**Work required:**
Give the number of lines below with "它的口感独特" in them, leaving out anything else.

======== Extracted information ========

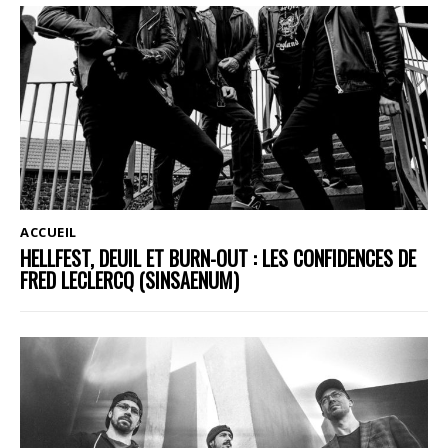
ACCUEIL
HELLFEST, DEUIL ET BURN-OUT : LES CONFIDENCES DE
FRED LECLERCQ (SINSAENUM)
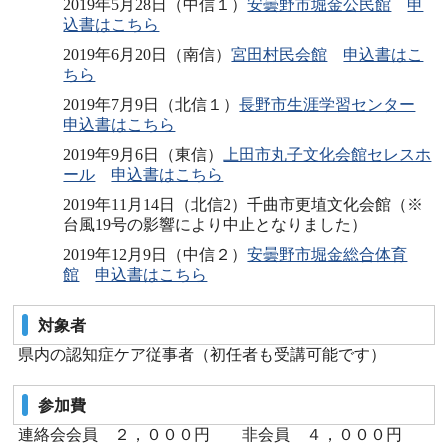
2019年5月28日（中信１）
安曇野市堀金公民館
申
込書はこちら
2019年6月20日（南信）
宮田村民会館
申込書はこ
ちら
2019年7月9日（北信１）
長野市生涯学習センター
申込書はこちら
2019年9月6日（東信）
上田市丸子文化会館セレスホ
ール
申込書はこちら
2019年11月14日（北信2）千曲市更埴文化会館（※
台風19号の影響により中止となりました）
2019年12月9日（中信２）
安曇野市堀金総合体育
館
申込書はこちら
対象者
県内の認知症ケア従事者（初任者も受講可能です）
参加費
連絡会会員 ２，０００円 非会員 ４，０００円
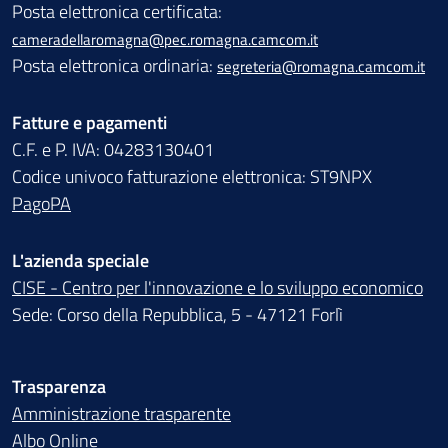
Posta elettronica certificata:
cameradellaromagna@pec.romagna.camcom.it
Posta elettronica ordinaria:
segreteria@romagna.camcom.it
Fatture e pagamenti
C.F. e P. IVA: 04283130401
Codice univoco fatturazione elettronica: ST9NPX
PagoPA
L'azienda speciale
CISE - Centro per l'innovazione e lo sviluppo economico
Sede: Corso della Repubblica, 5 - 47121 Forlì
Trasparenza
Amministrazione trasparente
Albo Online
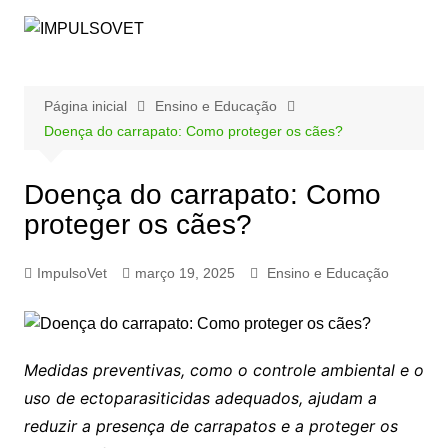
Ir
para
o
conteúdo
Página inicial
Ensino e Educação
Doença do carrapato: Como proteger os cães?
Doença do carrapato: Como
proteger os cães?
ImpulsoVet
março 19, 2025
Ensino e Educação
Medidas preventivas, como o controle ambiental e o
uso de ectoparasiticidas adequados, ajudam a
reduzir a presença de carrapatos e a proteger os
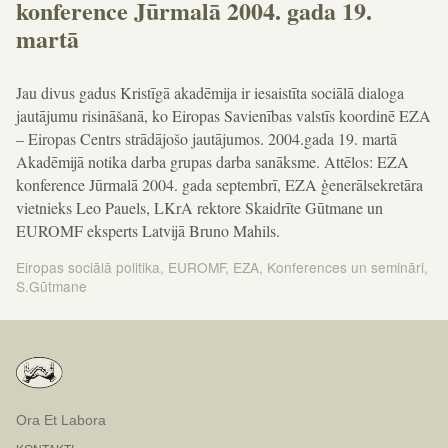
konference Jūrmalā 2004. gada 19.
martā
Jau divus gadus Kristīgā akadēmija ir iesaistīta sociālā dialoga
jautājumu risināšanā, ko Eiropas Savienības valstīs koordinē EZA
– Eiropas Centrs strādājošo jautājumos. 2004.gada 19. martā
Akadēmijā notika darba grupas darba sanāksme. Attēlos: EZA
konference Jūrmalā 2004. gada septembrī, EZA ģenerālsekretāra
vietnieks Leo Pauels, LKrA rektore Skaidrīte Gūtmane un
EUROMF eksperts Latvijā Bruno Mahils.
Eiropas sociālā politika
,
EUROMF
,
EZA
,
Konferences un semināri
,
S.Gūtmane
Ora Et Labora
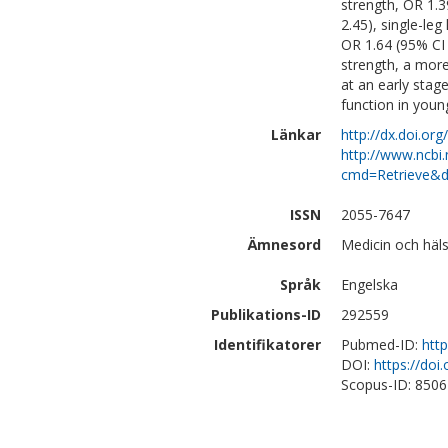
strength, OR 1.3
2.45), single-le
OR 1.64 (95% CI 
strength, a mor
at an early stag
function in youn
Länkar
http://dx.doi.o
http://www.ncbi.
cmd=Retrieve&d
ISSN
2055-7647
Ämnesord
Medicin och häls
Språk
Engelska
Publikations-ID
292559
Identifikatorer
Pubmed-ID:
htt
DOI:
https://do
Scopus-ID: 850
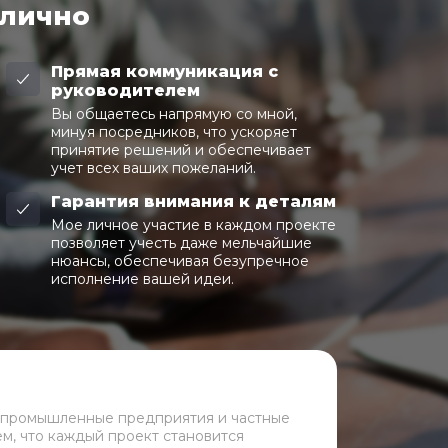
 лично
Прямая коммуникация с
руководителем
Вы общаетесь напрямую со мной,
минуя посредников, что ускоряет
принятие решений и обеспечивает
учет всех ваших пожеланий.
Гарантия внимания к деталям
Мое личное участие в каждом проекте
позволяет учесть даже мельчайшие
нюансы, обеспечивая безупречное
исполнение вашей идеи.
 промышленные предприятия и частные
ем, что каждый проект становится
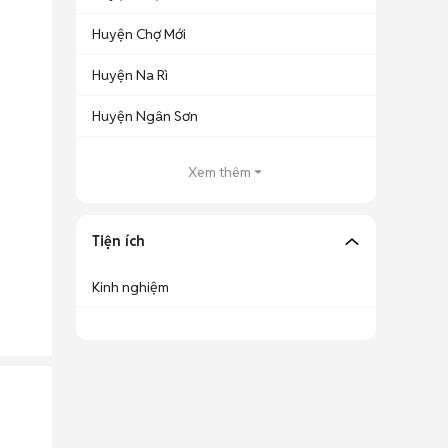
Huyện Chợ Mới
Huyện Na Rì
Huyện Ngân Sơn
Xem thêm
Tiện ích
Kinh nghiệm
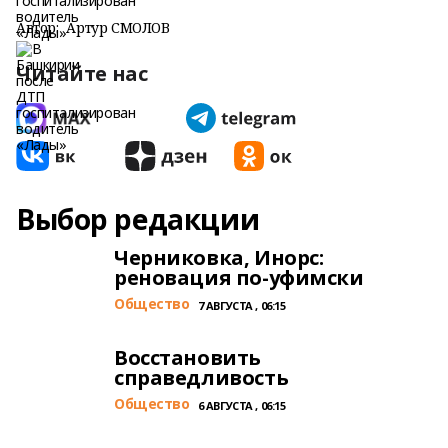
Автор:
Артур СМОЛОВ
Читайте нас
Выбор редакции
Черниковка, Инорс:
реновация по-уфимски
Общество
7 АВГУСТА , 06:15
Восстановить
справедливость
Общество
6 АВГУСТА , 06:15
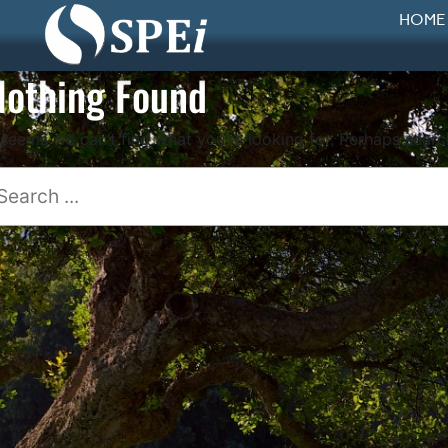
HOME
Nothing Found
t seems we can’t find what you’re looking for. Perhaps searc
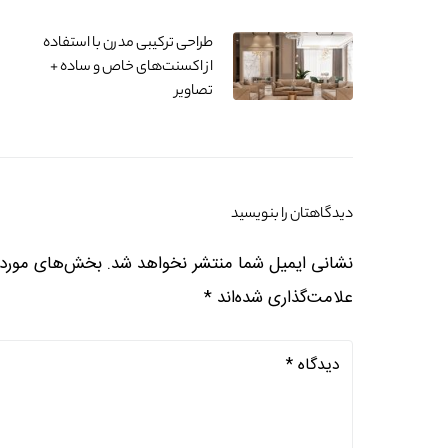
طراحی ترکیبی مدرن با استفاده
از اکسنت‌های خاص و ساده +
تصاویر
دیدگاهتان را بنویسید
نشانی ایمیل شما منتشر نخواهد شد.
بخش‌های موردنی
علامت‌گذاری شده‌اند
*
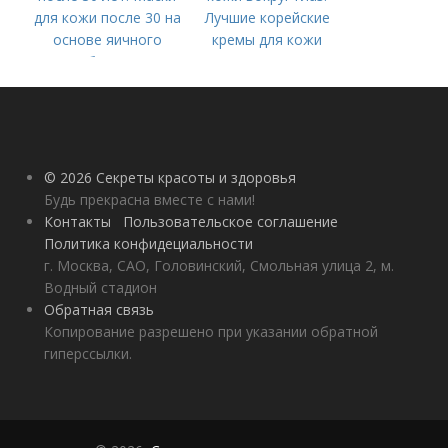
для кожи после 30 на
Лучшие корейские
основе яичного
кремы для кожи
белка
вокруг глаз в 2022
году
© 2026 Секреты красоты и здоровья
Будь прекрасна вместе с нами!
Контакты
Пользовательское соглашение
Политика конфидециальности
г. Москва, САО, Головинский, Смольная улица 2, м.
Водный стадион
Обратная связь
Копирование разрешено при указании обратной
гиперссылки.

========
======== Extracted information ========

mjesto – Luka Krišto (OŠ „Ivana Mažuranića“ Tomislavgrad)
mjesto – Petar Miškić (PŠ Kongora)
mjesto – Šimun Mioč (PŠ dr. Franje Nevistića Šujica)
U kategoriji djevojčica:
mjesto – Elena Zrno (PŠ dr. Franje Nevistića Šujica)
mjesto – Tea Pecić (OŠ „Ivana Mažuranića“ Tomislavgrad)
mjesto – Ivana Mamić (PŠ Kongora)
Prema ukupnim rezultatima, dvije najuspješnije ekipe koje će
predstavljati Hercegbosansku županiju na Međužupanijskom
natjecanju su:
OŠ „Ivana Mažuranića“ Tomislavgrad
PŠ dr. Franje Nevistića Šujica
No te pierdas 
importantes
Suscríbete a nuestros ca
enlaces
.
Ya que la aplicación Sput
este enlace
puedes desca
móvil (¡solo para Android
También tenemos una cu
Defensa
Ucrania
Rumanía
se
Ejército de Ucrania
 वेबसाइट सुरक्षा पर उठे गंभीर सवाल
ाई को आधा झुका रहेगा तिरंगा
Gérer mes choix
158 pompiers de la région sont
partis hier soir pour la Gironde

========
======== Extracted information ========

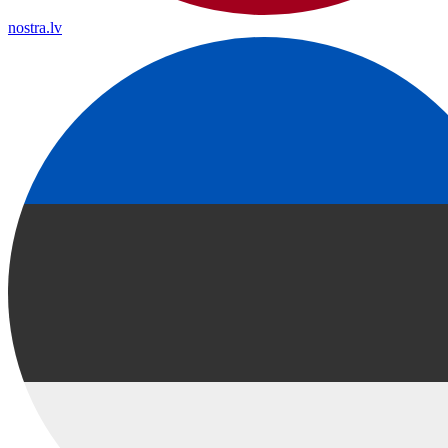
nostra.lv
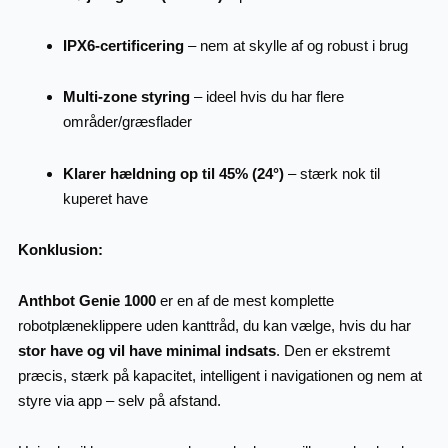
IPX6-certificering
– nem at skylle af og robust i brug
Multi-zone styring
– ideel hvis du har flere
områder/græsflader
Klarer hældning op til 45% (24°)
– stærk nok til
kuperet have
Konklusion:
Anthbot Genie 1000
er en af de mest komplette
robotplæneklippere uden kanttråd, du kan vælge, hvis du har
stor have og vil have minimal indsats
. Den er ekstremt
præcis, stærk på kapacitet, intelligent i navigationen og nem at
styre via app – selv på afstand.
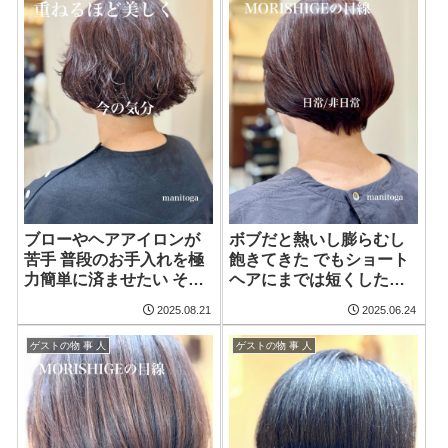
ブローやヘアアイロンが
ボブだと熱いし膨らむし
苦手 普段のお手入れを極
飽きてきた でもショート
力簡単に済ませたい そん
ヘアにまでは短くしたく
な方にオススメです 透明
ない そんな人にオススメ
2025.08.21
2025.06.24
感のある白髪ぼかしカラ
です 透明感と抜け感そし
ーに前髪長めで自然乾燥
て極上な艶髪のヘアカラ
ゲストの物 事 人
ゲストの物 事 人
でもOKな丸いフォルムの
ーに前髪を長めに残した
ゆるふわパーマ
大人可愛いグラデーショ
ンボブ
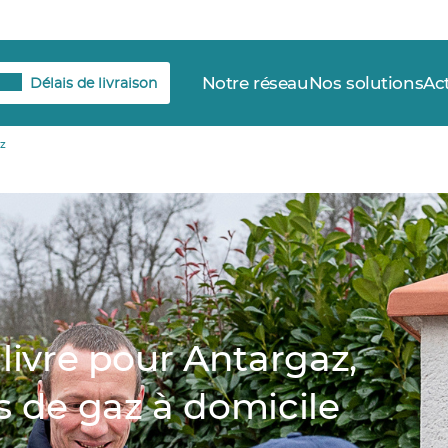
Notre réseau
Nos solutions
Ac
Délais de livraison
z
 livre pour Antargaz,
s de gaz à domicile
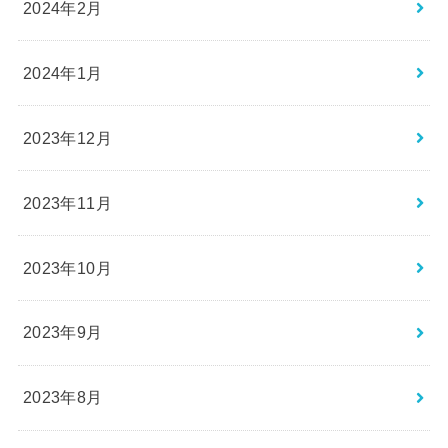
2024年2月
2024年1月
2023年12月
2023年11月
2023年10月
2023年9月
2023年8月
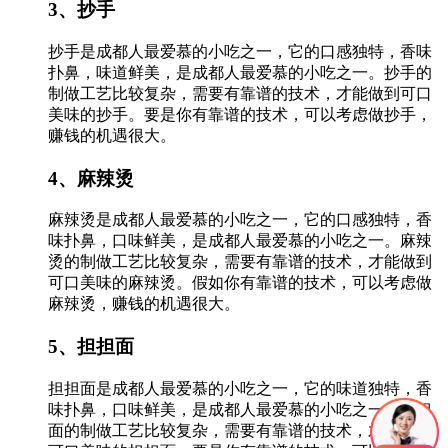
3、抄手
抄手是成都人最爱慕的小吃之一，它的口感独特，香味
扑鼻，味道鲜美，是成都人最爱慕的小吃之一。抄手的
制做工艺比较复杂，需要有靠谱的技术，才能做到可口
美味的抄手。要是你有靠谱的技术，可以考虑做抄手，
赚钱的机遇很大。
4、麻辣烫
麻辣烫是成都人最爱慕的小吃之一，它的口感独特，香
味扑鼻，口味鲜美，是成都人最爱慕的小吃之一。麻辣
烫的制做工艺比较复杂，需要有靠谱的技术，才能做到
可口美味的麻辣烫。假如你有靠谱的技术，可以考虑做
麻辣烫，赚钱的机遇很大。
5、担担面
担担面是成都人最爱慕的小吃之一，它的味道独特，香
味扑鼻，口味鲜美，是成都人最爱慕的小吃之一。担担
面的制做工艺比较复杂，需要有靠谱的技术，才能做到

========

**Exercise response:**
2